Directions: Look through the entries for the string "จกรรม", and copy each line that holds it.

═══

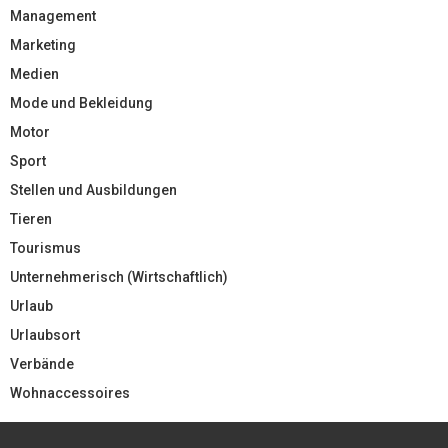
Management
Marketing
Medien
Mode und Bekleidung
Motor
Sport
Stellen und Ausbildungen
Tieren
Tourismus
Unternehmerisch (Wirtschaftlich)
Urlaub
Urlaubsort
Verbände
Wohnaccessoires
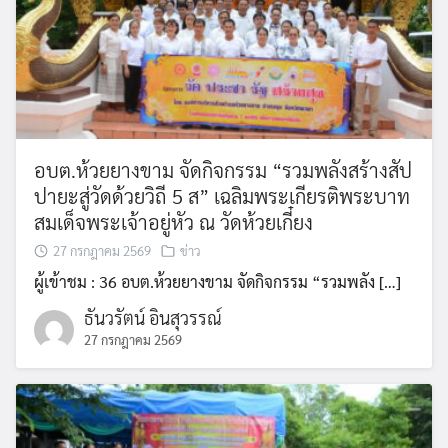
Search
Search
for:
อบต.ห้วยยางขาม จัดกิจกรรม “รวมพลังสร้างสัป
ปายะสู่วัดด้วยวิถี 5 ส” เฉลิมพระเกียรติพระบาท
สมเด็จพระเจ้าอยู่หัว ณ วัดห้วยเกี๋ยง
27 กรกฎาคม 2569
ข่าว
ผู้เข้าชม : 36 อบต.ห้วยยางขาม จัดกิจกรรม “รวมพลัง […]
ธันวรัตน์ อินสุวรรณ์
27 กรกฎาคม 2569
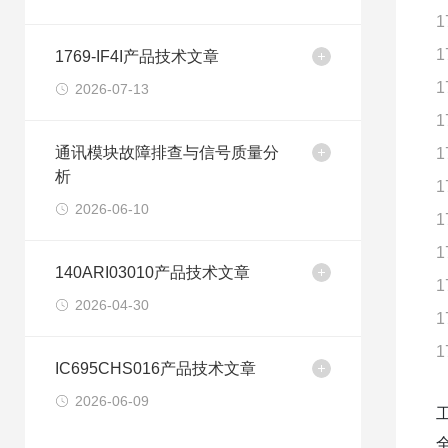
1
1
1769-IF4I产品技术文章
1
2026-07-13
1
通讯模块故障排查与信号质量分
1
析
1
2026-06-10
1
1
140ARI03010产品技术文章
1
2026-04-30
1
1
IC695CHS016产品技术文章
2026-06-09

═══

Reply:
อบต.ห้วยยางขาม จัดกิจกรรม “รวมพลังสร้างสัป
ผู้เข้าชม : 36 อบต.ห้วยยางขาม จัดกิจกรรม “รวมพลัง […]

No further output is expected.